Exercise description » Print the data exactly as written, line for line, and leave its pictures behind.

Data provided »
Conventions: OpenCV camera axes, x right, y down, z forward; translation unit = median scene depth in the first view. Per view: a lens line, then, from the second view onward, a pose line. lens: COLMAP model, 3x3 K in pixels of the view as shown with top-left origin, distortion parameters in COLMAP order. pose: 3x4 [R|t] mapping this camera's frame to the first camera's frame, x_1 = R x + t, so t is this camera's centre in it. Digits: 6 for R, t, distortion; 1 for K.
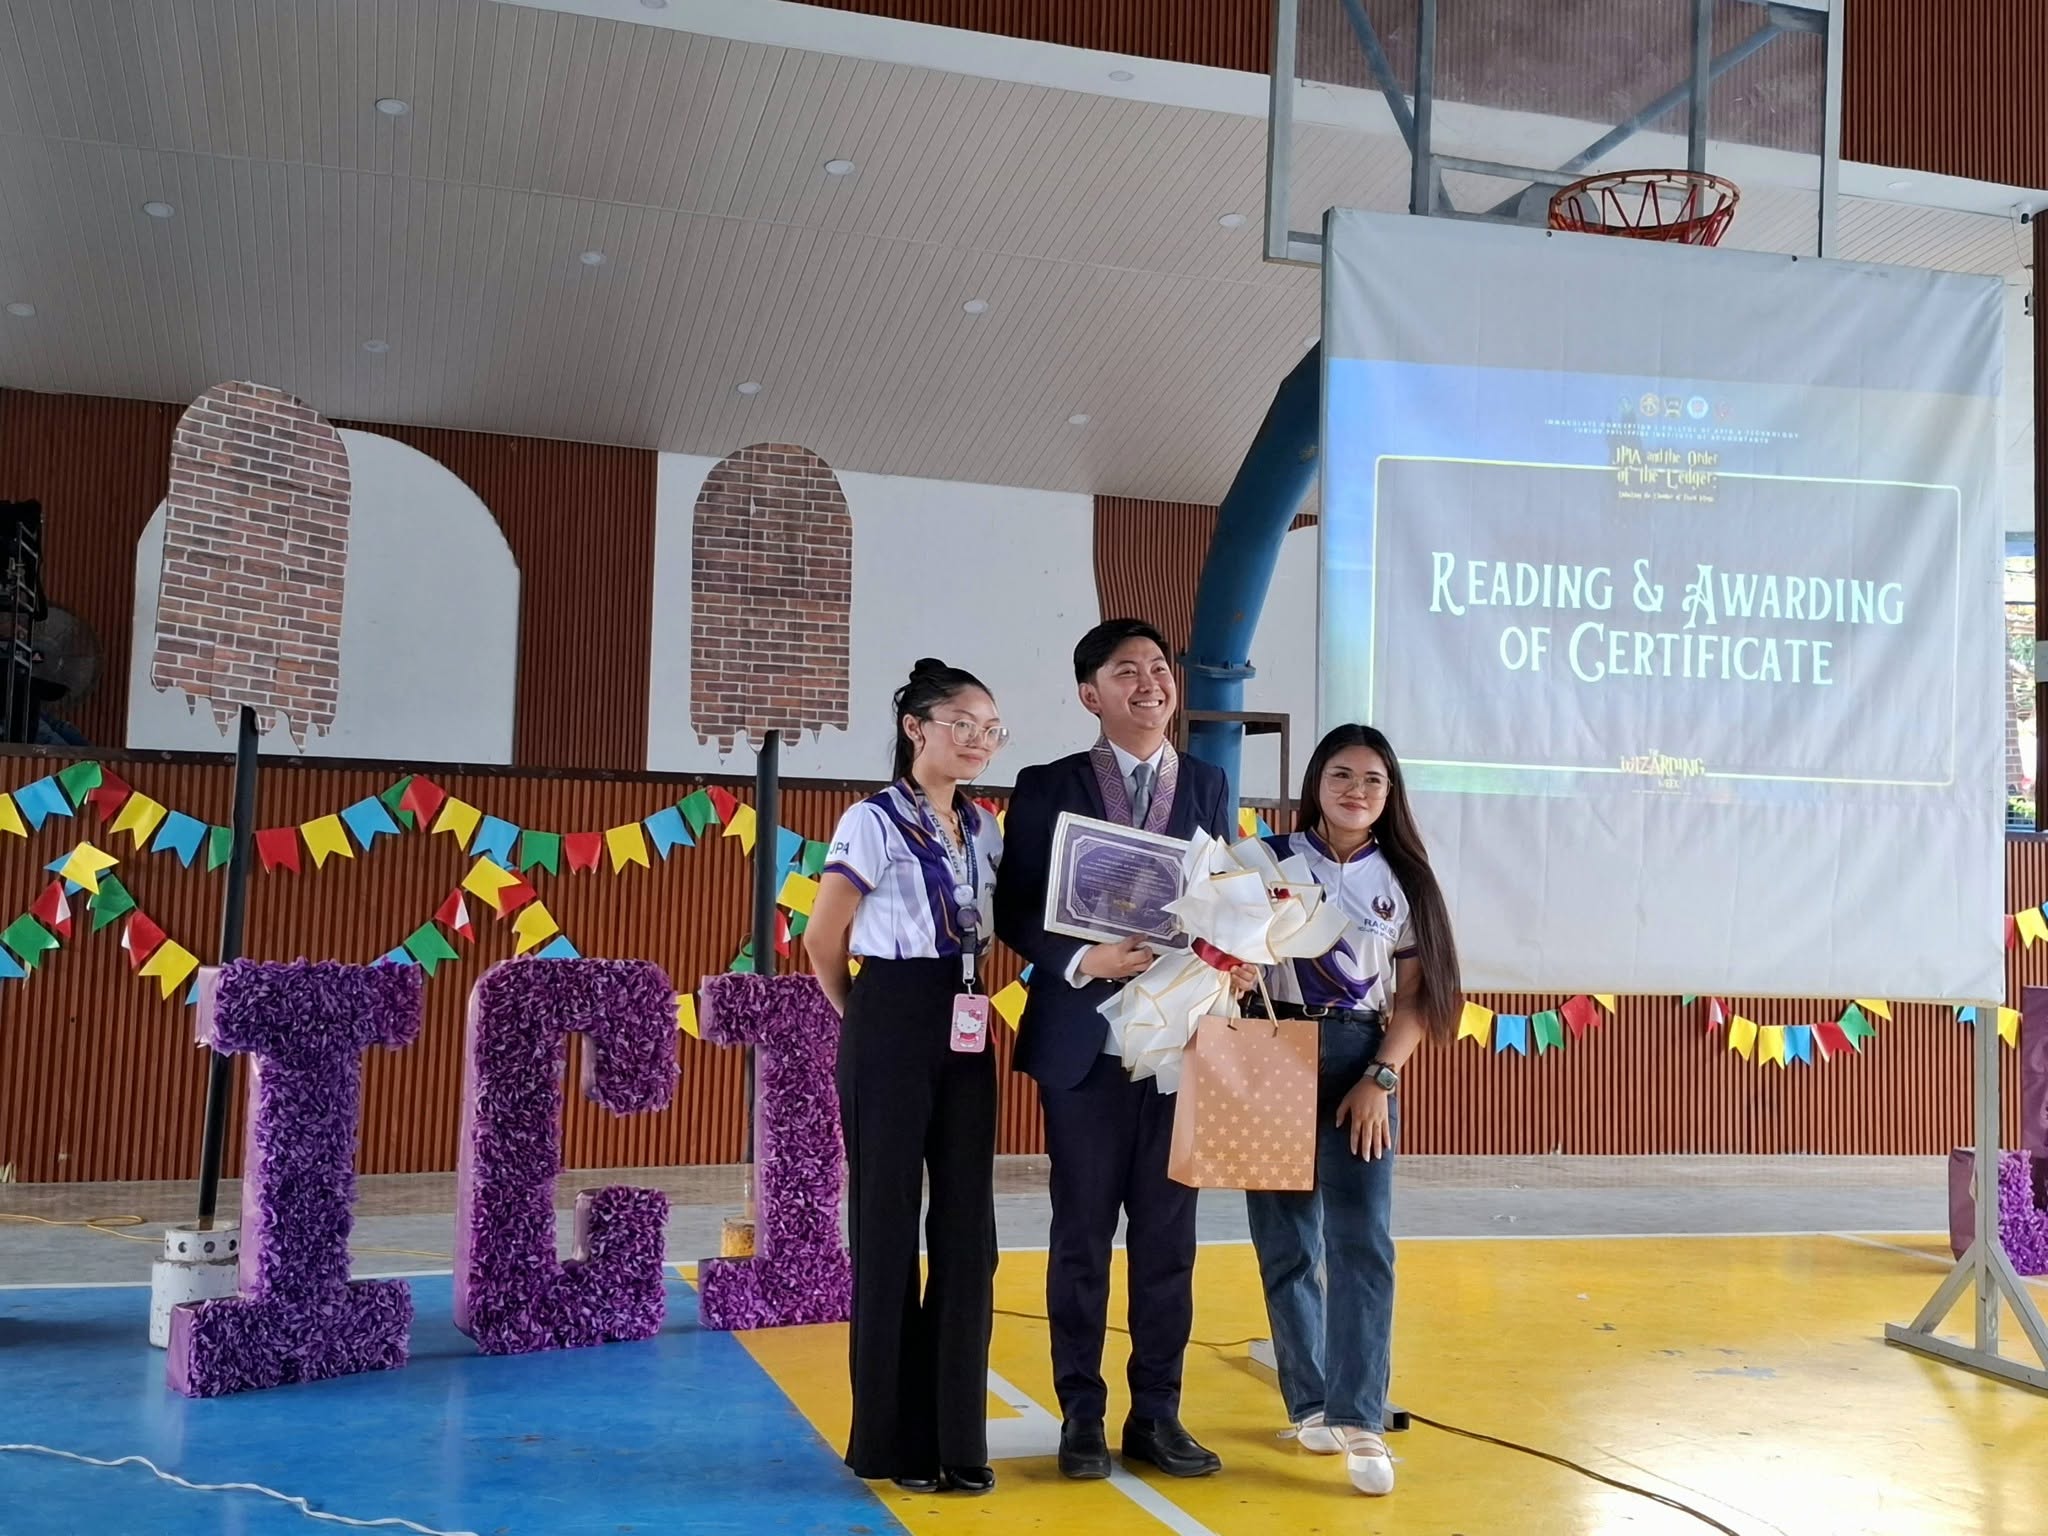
lens RADIAL K [[1858.6, 0, 1017.8], [0, 1858.6, 744.8], [0, 0, 1]] dist [0.092085, -0.183966]
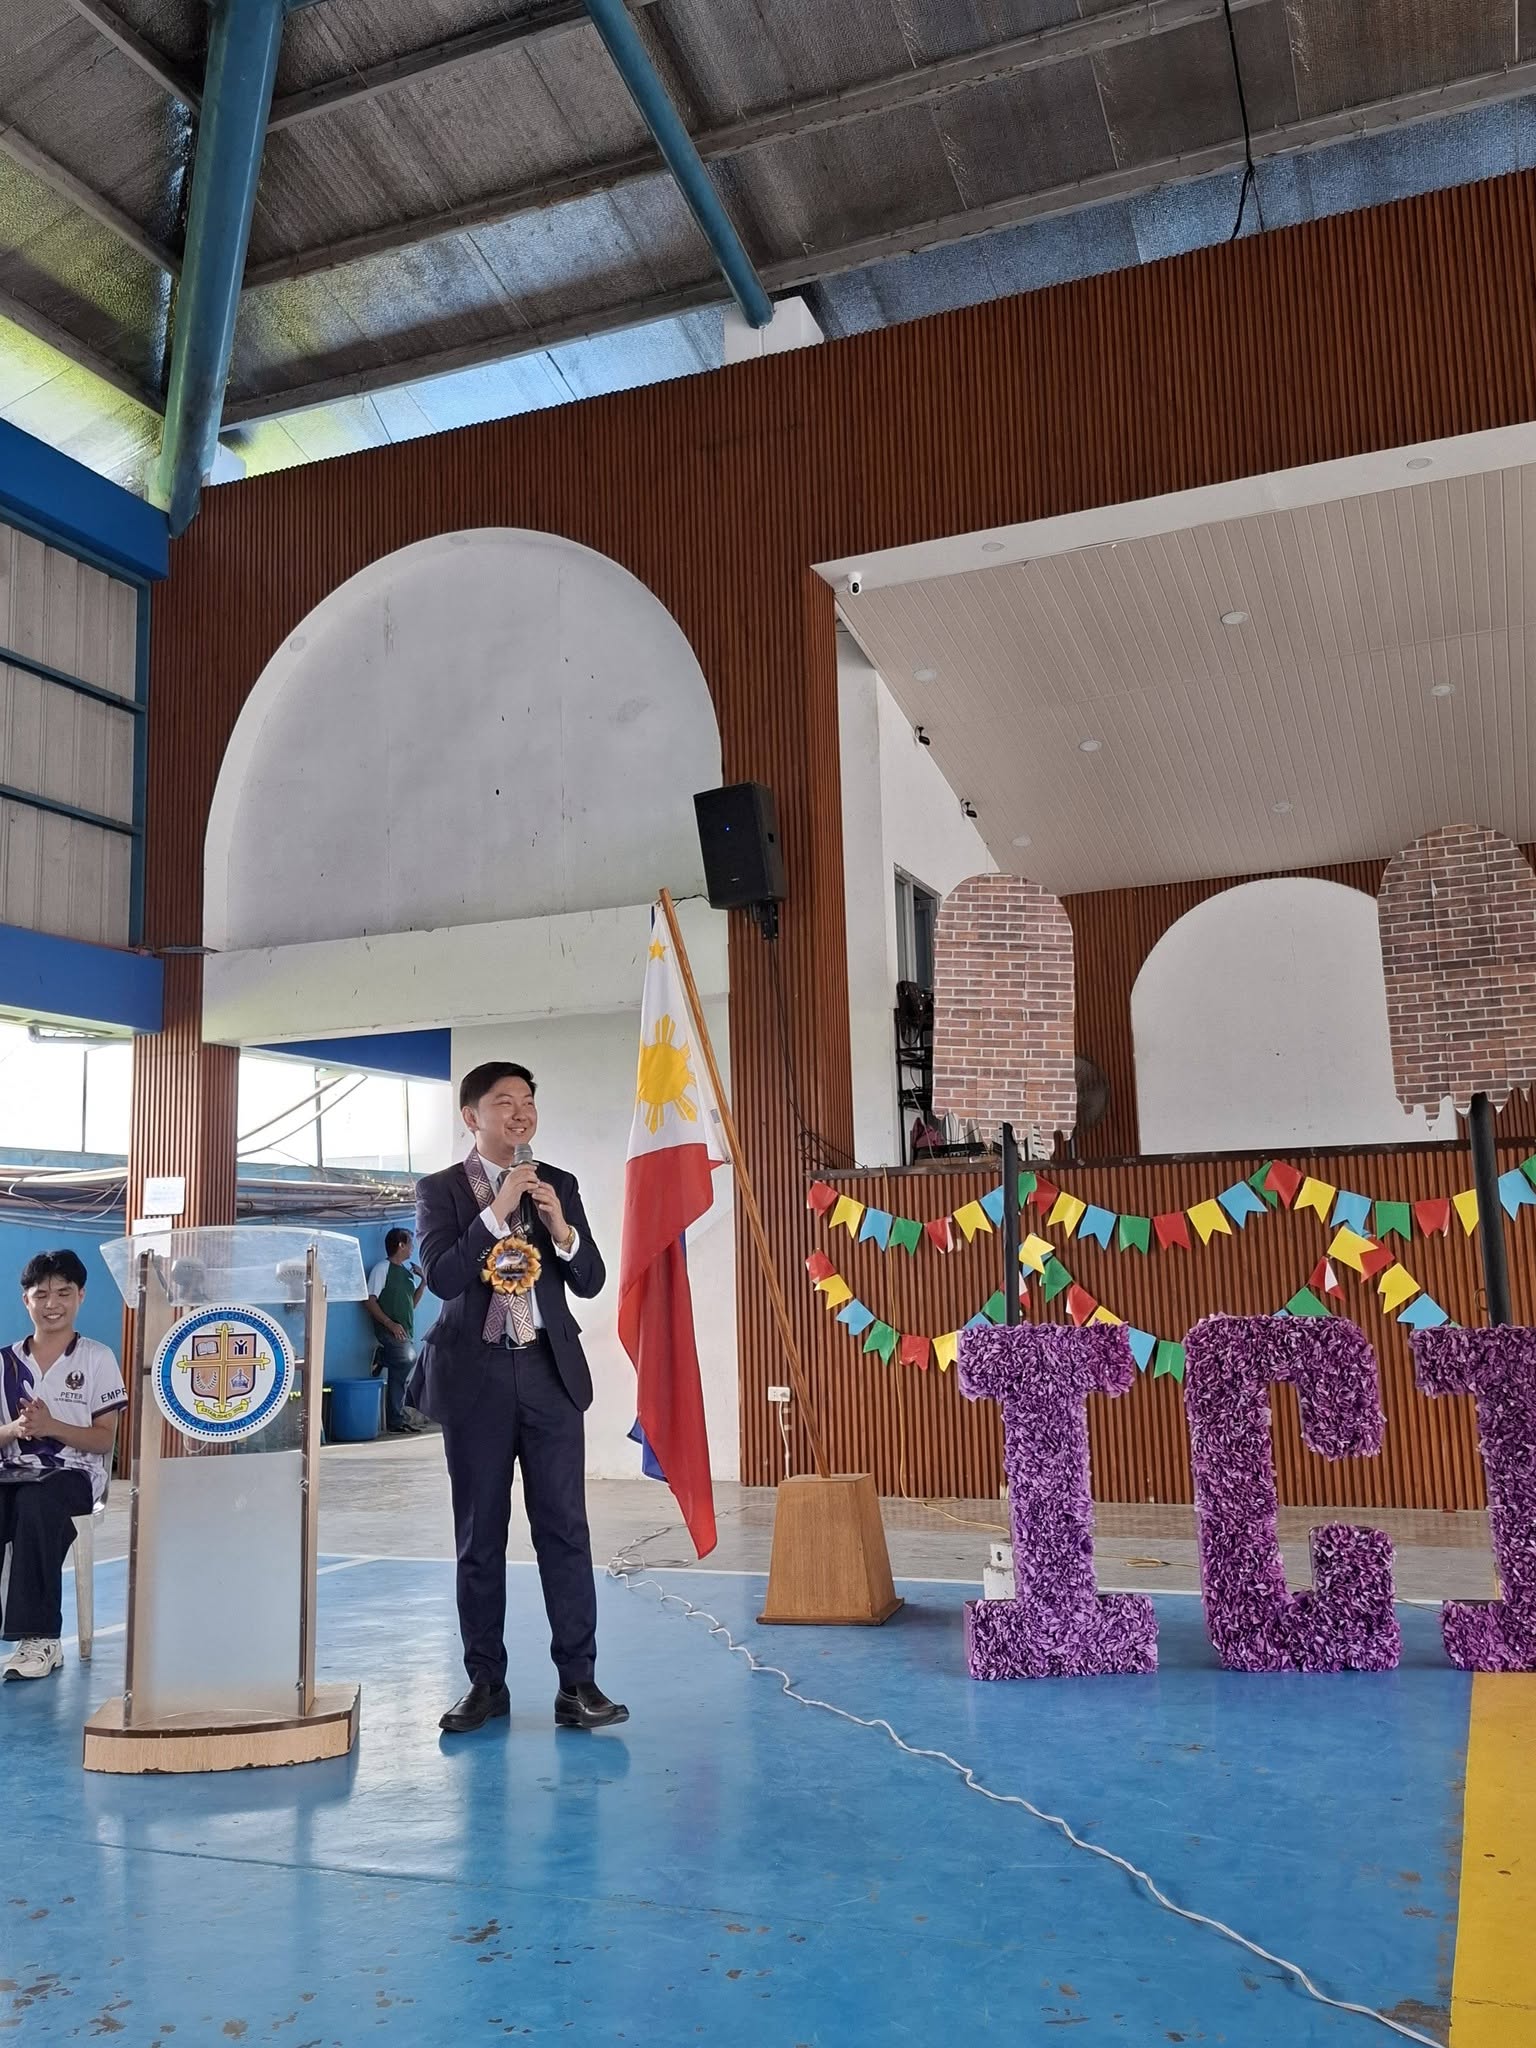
lens RADIAL K [[1558.8, 0, 768.0], [0, 1558.8, 1024.0], [0, 0, 1]] dist [0.102673, -0.161099]
pose [[0.794269, -0.142675, -0.590576, 0.099635], [0.100554, 0.989501, -0.103814, 0.007272], [0.599187, 0.023071, 0.800276, 0.046911]]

Answer section »
Conventions: OpenCV camera axes, x right, y down, z forward; translation unit = median scene depth in the first view. Per view: a lens line, then, from the second view onward, a pose line. lens: COLMAP model, 3x3 K in pixels of the view as shown with top-left origin, distortion parameters in COLMAP order. pose: 3x4 [R|t] mapping this camera's frame to the first camera's frame, x_1 = R x + t, so t is this camera's centre in it. Digits: 6 for R, t, distortion; 1 for K.
lens RADIAL K [[1858.6, 0, 1017.8], [0, 1858.6, 744.8], [0, 0, 1]] dist [0.092085, -0.183966]
lens RADIAL K [[1558.8, 0, 768.0], [0, 1558.8, 1024.0], [0, 0, 1]] dist [0.102673, -0.161099]
pose [[0.794269, -0.142675, -0.590576, 0.099635], [0.100554, 0.989501, -0.103814, 0.007272], [0.599187, 0.023071, 0.800276, 0.046911]]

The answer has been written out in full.